Required work ::
According to the homemade Irish cream page below, how long does it take to mix up a batch?

Homemade Irish Cream

No! It’s not a cake recipe, I know. This is a handy recipe to have all the same though, you can mix up a batch in 10 minutes and store it in the refrigerator ready for entertaining, after dinner drinks and parties. Beautiful straight up with ice and great in coffee too. I have noticed that there are a few variations to this recipe, but since we have only ever made this one, it’s impossible to say which is the best. Looks like we will have to try some of them out. Life can be tough sometimes! We have also invented our own milkshake using Irish Cream as one of the ingredients, but we will keep that for another time. Have fun experimenting with this one.

Recorded data ::
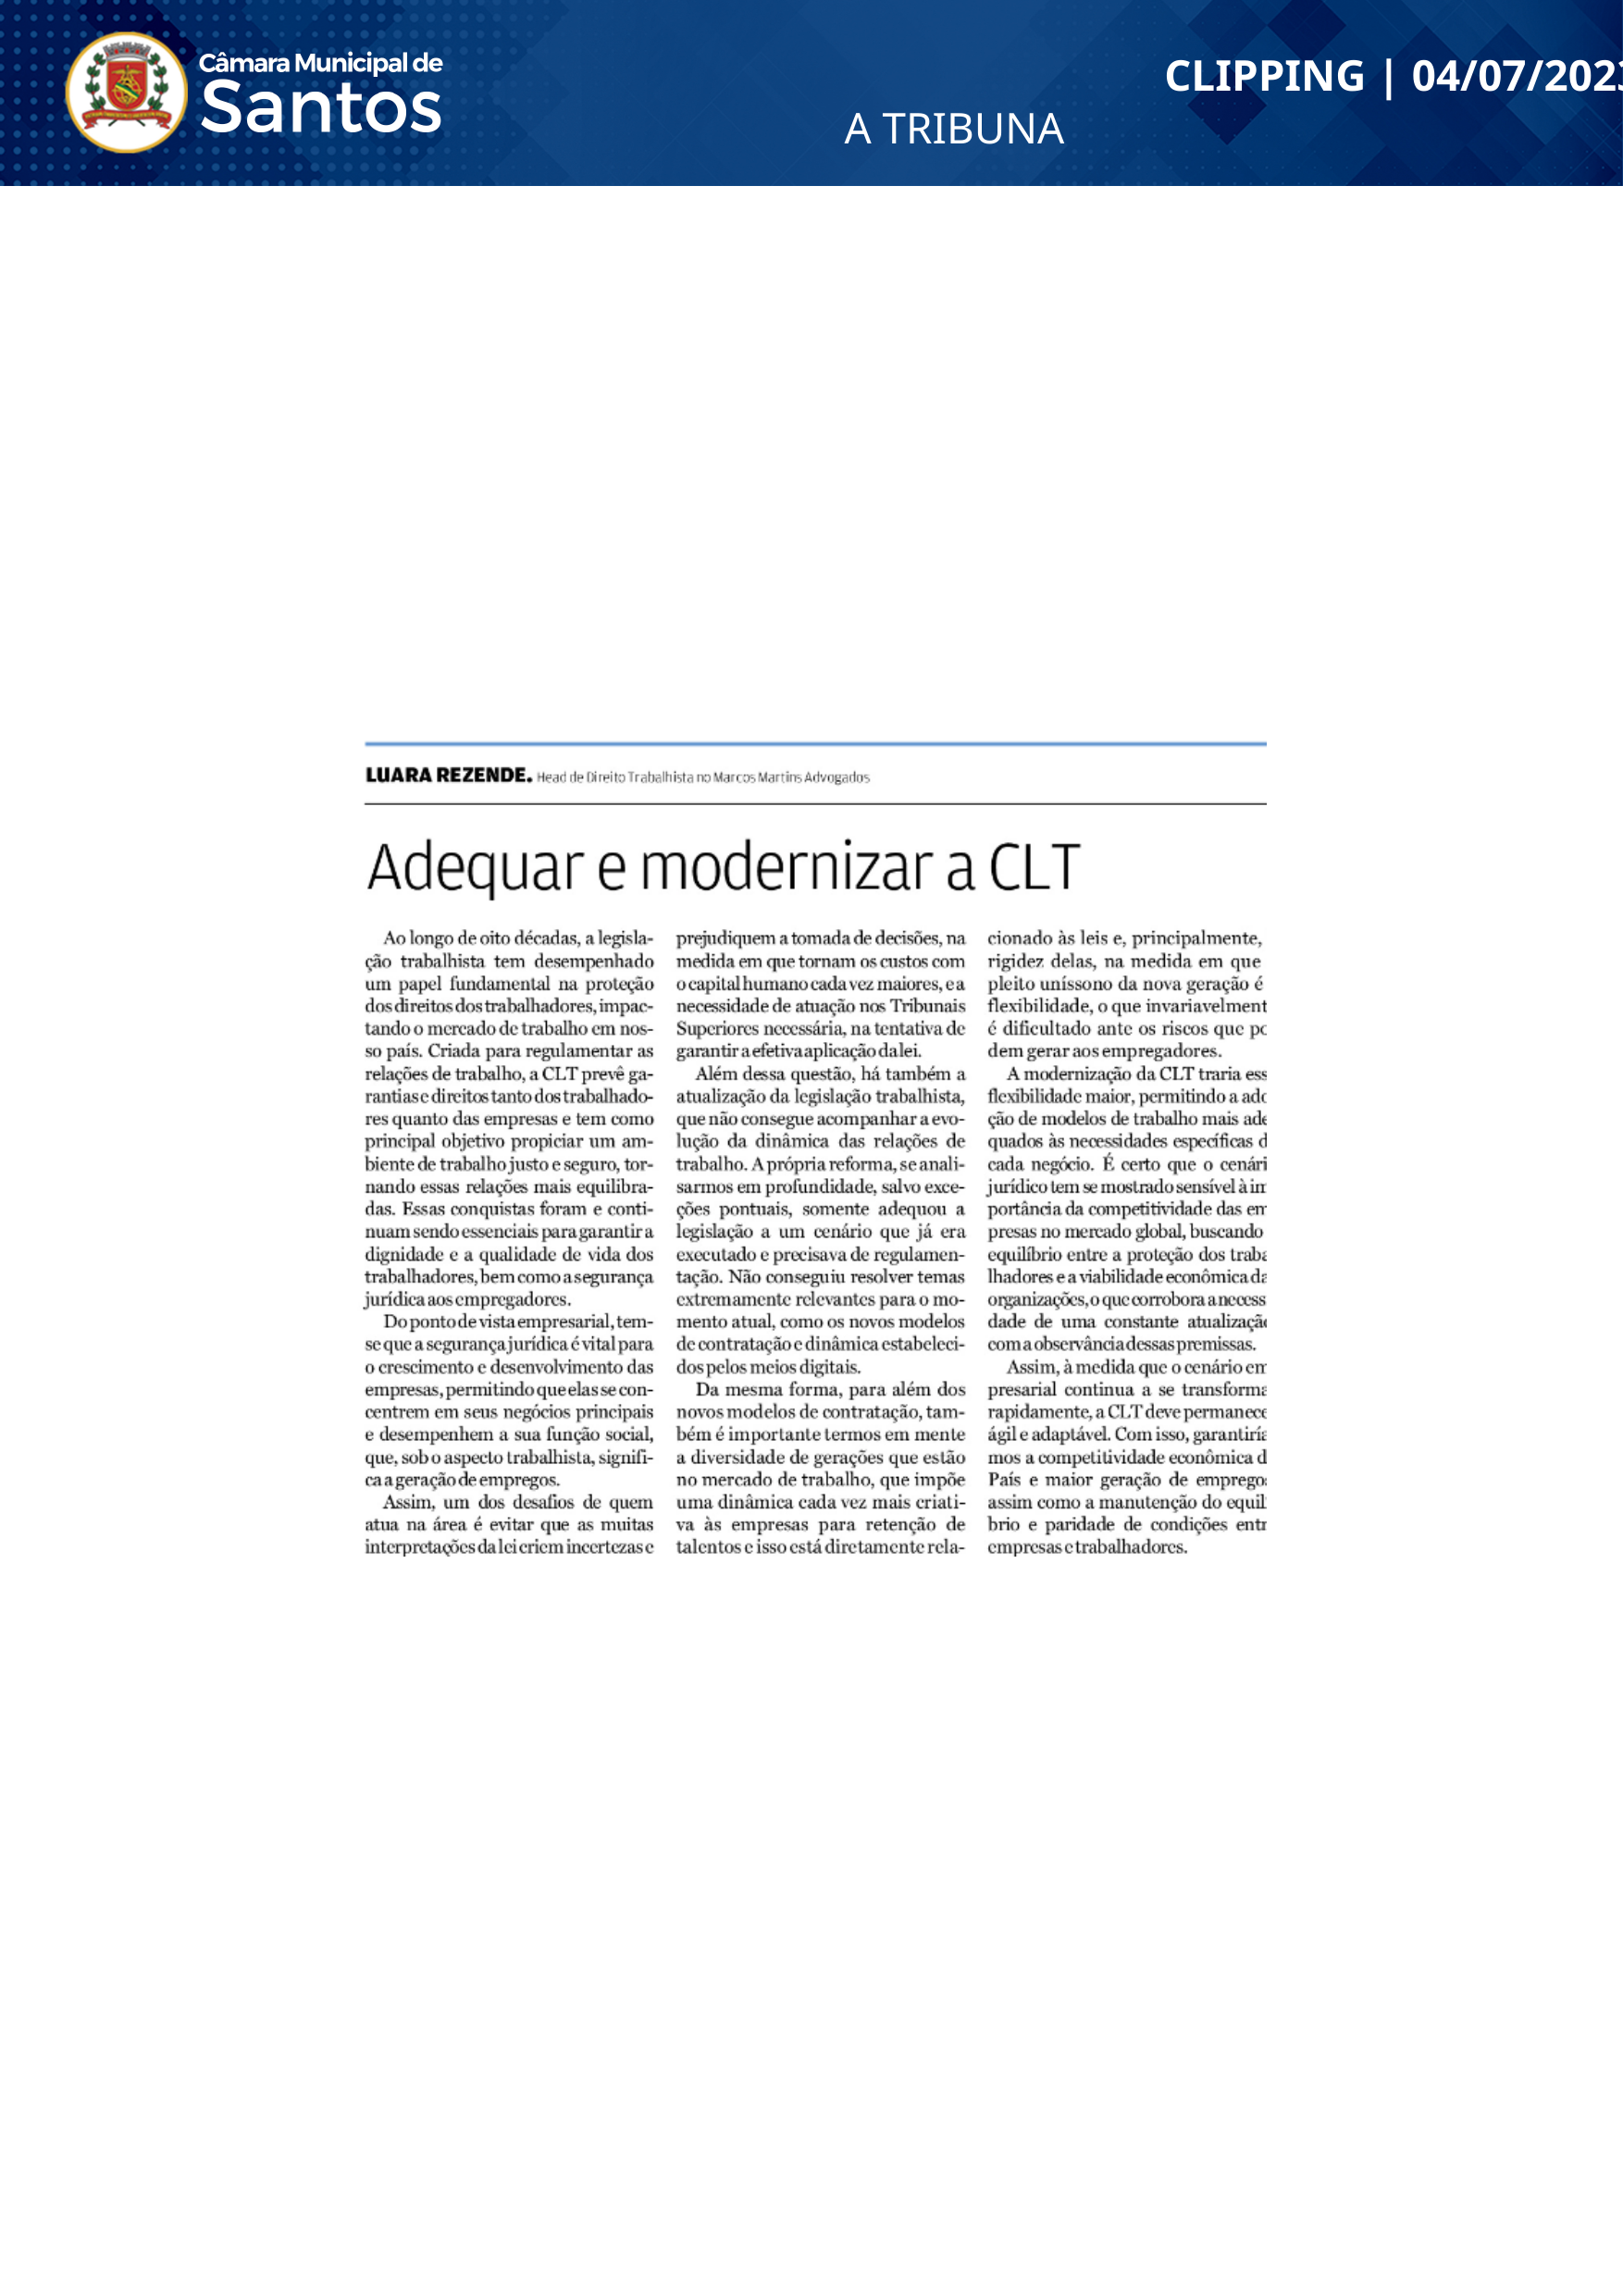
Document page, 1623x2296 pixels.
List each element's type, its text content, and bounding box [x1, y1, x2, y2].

Output of the task ::
10 minutes.